On the other hand, classic middle-wage jobs that are primarily filled by women have declined and not recovered. Educators (70% female) is more or less steady, albeit still below pre-pandemic numbers, which is similar to the K-12 education payroll employment (and enrollment) data. Office and administrative support jobs (also 70% female) are down 6% (14,150 jobs) and show no recovery. This could be another place where WFH is having a structural impact on the economy. For more, see our previous work on how the decline of office support jobs for women matched the decline of production jobs for men.

When it comes to construction, our office has written quite a bit in recent years about the industry and the need for more workers to meet the demand when it comes to increasing new housing construction, building infrastructure projects and business expansion plans like the upcoming semiconductor investments. What we see in this new data today is the continued, ongoing occupational shift within the industry.
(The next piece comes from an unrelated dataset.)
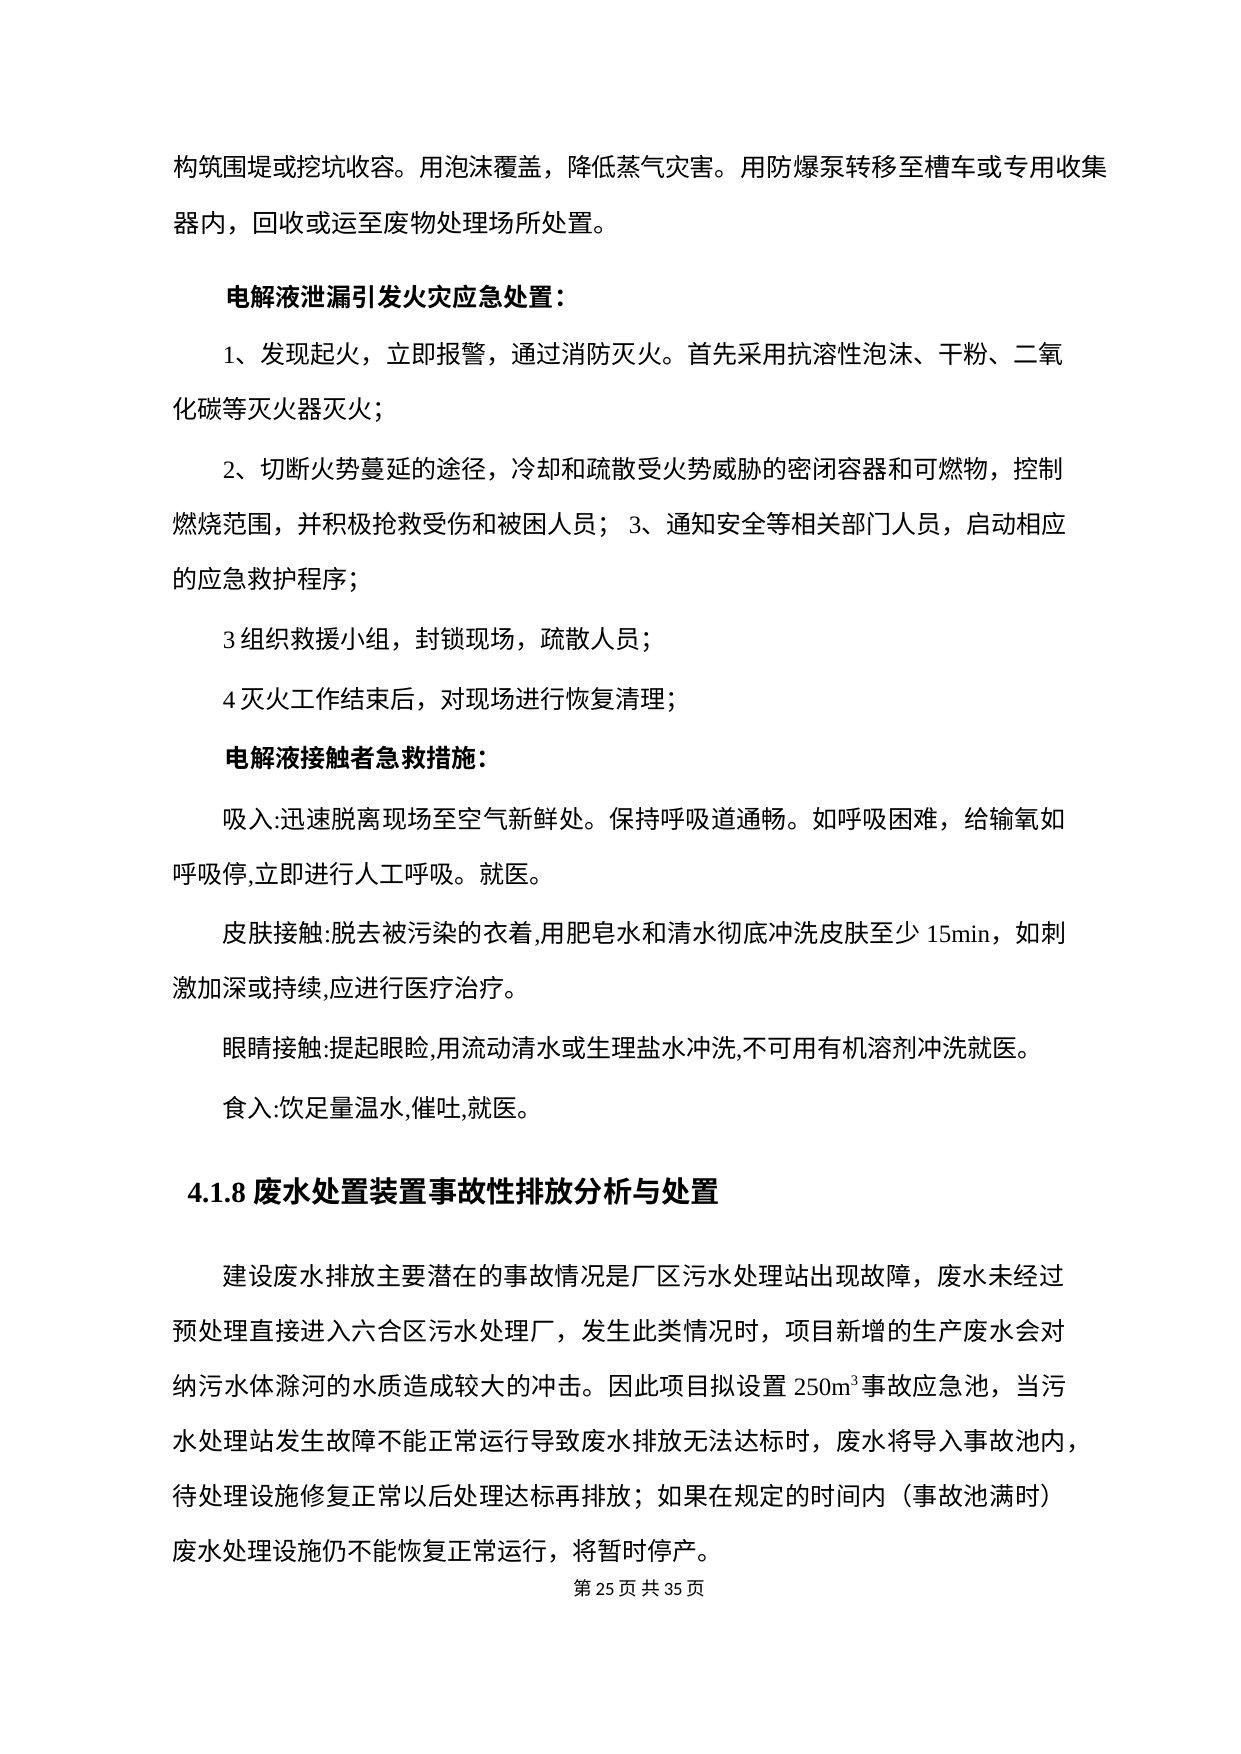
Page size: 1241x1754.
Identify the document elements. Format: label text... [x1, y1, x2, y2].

text 电解液泄漏引发火灾应急处置： [173, 277, 1108, 314]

Yes, the number of jobs is up, but the bulk of those job gains are not in the trades but rather in office-based staff.

Specifically, the number of Oregonians working in the construction industry in a construction occupation is essentially flat, although there are gains in the installation/maintenance/repair occupations which are also part of the trades. Even so, the vast majority of the industry employment gains in recent years are in management, business and finance, and architecture and engineering occupations. To the extent this increases the productive capacity of the industry by being able to design and manage more projects, this is great news and hopefully pays dividends in the years ahead. To the extent this trend is construction firms becoming more vertically integrated by bringing more business and design staff inhouse as opposed to contracting with outside firms, that could be good for operational efficiencies. But to the extent this trend is more about lower productivity, or things like increased time required to obtain permits for projects, then it is likely bad news not just for the firms but also the economy given the needs and demands for more construction activity.

Finally, let’s take a look at wages. From 2019 to 2023, Oregon’s median wage increased 21.2% which is essentially identical to the national 20.7% increase. Of course we have also seen high inflation as well, with the West Region CPI (All Items) rising 19.4% over the same time period. That means the median wage has barely outpaced inflation in recent years, but it still is positive on an inflation-adjusted basis.

As you may expect, the strongest wage gains are seen among the lowest-paying occupations, while the higher-wage jobs are seeing smaller gains. This is consistent with a lot of other research in recent years. From 2019 to 2023, the median wage among low-wage jobs has risen 26%, compared with 21% gains in middle-wage jobs, and a 17% increase in high-wage jobs. These dynamics differ some each year, but the broader patterns hold up. Wage growth was strongest across the board in 2023, likely in part as workers received raises following the 8%+ inflation in 2022.

Note: BLS cautions against using these data in a time series manner, in part due to some shifting occupational definitions, and the data is meant to be a snapshot in time. I do use the data in a time series manner anyway, in part because other occupational data from places like the household survey and the ACS are in broad agreement with the trends seen in this particular dataset as well. This dataset also does have more granular details on employment and wages, and less noise due to survey sample size issues that impact the other sources for a smaller state like Oregon.